I forgive you taking as your due every floor and wall and ceiling I scrubbed or laundry I washed or shirt I ironed for you or tub I scoured or dinner I made or lunch I packed for you to take to work until you could afford for yourself more extravagant kinds of lunches enjoyed with kingly leisure and people who still had good backs and could afford superior cosmetics.
I forgive you for permanently damaging my Japanese knife by using it to saw off several inches of a Christmas tree. Here’s a tip for your new household: use the right tool for the job. Now that I think about it, that was the last time we ever had a Christmas tree. I’m not sure why it took so many years of ruined holidays for me to appreciate your talent for preventing things from happening that you didn’t want to happen by idly fucking them up.

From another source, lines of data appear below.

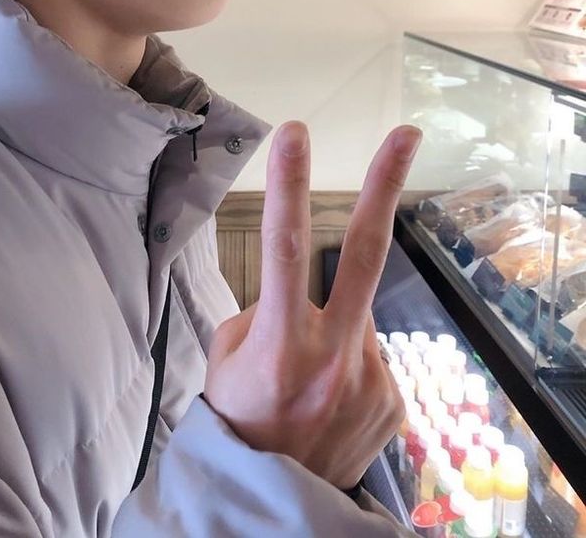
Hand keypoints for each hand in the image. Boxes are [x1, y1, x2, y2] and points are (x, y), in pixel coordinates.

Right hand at [204, 120, 421, 490]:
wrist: (271, 507)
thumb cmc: (236, 424)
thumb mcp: (226, 363)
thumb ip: (264, 315)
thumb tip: (295, 294)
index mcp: (279, 347)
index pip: (283, 249)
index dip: (287, 186)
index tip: (293, 133)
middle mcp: (332, 359)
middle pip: (366, 254)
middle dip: (385, 186)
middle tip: (406, 135)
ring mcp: (372, 381)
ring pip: (356, 316)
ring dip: (333, 326)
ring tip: (307, 377)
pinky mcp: (394, 401)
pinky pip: (369, 357)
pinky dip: (346, 364)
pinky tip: (328, 400)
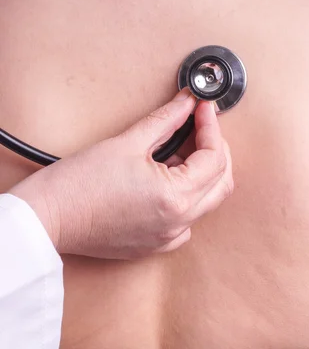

I forgive you for not loving me. I don’t know why I loved you or why I wanted you to love me, but I did. I don’t know why I kept waiting for you to love me. I might as well have spent my time digging for iridium in the yard or signaling to aliens with a penlight and yes I know it was my own damn fault for staying with you for thirty damn years until I was entirely too tired and used up and old to have any hope that there might be some man somewhere in the world who might actually love me and be happy to have a life with me instead of the gnawed off tail of a life you left me with.
I forgive you for refusing to clear out when I told you to clear out after I discovered even more extensive romantic correspondence with Adorianna or Muffaletta or Hootie or Miss Pinky or whatever additional girlfriend experiences you were having at the time.
I forgive you for sitting up big and broad and enjoying yourself in the center of my rather less enjoyable life for as long as it took for you to make better arrangements for yourself.
For all these things and all the things like them, I forgive you and hope you have a happy life.
But for all the other things you did–for the really bad unspeakable shit you did–well, I haven’t managed to work my mind around to forgiving you for those things yet.